> _Exercise prompt_: An exact reproduction of all the entries is the expected answer.

> _Materials provided_:
□ □ □ □ □ □ □

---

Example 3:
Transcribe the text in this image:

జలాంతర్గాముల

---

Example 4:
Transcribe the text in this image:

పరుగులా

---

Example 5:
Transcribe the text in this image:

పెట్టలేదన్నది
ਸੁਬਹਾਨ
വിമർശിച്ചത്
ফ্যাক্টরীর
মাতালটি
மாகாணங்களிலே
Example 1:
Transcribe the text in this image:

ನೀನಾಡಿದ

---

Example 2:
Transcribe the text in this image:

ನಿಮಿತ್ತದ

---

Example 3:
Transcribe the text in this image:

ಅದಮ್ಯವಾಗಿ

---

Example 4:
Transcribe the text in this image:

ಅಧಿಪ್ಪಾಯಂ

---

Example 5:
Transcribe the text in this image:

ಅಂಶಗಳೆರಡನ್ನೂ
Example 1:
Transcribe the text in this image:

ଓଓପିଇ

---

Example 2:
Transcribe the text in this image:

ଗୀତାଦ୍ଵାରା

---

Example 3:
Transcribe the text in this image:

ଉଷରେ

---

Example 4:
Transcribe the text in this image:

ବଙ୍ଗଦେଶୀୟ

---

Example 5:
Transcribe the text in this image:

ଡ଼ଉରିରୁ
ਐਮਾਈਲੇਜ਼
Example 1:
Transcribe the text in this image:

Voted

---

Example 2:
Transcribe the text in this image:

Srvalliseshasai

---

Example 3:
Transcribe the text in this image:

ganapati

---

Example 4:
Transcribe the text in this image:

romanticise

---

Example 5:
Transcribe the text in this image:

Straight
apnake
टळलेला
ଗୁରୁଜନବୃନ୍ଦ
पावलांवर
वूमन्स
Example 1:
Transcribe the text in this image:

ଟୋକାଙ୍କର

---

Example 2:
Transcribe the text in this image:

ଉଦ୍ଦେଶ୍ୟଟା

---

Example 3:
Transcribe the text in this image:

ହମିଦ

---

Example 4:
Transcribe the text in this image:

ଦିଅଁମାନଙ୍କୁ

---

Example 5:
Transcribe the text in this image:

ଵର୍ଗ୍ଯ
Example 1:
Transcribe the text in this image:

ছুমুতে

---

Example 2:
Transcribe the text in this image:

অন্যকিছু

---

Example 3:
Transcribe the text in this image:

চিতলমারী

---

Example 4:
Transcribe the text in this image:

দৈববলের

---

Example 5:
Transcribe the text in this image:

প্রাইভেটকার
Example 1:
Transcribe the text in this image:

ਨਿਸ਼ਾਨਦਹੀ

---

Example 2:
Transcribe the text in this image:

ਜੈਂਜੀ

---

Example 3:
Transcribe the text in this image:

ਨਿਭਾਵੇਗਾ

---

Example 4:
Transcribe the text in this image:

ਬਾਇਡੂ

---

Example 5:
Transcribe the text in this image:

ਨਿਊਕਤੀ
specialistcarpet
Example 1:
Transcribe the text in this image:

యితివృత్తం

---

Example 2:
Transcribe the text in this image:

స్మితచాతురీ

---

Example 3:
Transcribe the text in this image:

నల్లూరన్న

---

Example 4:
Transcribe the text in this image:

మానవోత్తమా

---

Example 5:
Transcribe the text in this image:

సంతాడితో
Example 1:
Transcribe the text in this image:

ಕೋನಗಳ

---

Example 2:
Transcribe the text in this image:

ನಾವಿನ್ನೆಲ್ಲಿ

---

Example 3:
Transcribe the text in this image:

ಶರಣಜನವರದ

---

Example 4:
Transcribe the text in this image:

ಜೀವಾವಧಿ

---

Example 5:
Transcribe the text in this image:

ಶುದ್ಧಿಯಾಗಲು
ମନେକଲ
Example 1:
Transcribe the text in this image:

□ □ □ □ □ □ □

> _Reply to the exercise_:
---

Example 3:
Transcribe the text in this image:

జలాంతర్గాముల

---

Example 4:
Transcribe the text in this image:

పరుగులా

---

Example 5:
Transcribe the text in this image:

పెట్టలేదన్నది
ਸੁਬਹਾਨ
വിമർശിച്ചത്
ফ্যাক্টরীর
মাতালটি
மாகாணங்களிலே
Example 1:
Transcribe the text in this image:

ನೀನಾಡಿದ

---

Example 2:
Transcribe the text in this image:

ನಿಮಿತ್ತದ

---

Example 3:
Transcribe the text in this image:

ಅದಮ್ಯವಾಗಿ

---

Example 4:
Transcribe the text in this image:

ಅಧಿಪ್ಪಾಯಂ

---

Example 5:
Transcribe the text in this image:

ಅಂಶಗಳೆರಡನ್ನೂ
Example 1:
Transcribe the text in this image:

ଓଓପିଇ

---

Example 2:
Transcribe the text in this image:

ଗୀତାଦ୍ଵାରା

---

Example 3:
Transcribe the text in this image:

ଉଷରେ

---

Example 4:
Transcribe the text in this image:

ବଙ୍ଗଦେଶୀୟ

---

Example 5:
Transcribe the text in this image:

ଡ଼ଉରିରୁ
ਐਮਾਈਲੇਜ਼
Example 1:
Transcribe the text in this image:

Voted

---

Example 2:
Transcribe the text in this image:

Srvalliseshasai

---

Example 3:
Transcribe the text in this image:

ganapati

---

Example 4:
Transcribe the text in this image:

romanticise

---

Example 5:
Transcribe the text in this image:

Straight
apnake
टळलेला
ଗୁରୁଜନବୃନ୍ଦ
पावलांवर
वूमन्स
Example 1:
Transcribe the text in this image:

ଟୋକାଙ୍କର

---

Example 2:
Transcribe the text in this image:

ଉଦ୍ଦେଶ୍ୟଟା

---

Example 3:
Transcribe the text in this image:

ହମିଦ

---

Example 4:
Transcribe the text in this image:

ଦିଅଁମାନଙ୍କୁ

---

Example 5:
Transcribe the text in this image:

ଵର୍ଗ୍ଯ
Example 1:
Transcribe the text in this image:

ছুমুতে

---

Example 2:
Transcribe the text in this image:

অন্যকিছু

---

Example 3:
Transcribe the text in this image:

চিতলমারী

---

Example 4:
Transcribe the text in this image:

দৈববলের

---

Example 5:
Transcribe the text in this image:

প্রাইভেটকার
Example 1:
Transcribe the text in this image:

ਨਿਸ਼ਾਨਦਹੀ

---

Example 2:
Transcribe the text in this image:

ਜੈਂਜੀ

---

Example 3:
Transcribe the text in this image:

ਨਿਭਾਵੇਗਾ

---

Example 4:
Transcribe the text in this image:

ਬਾਇਡੂ

---

Example 5:
Transcribe the text in this image:

ਨਿਊਕਤੀ
specialistcarpet
Example 1:
Transcribe the text in this image:

యితివృత్తం

---

Example 2:
Transcribe the text in this image:

స్మితచాతురీ

---

Example 3:
Transcribe the text in this image:

నల్లూరన్న

---

Example 4:
Transcribe the text in this image:

మానవోత్తమా

---

Example 5:
Transcribe the text in this image:

సంతాడితో
Example 1:
Transcribe the text in this image:

ಕೋನಗಳ

---

Example 2:
Transcribe the text in this image:

ನಾವಿನ್ನೆಲ್ಲಿ

---

Example 3:
Transcribe the text in this image:

ಶರಣಜನವರದ

---

Example 4:
Transcribe the text in this image:

ಜೀವಾವಧಿ

---

Example 5:
Transcribe the text in this image:

ಶುದ್ಧಿಯಾಗಲು
ମନେକଲ
Example 1:
Transcribe the text in this image:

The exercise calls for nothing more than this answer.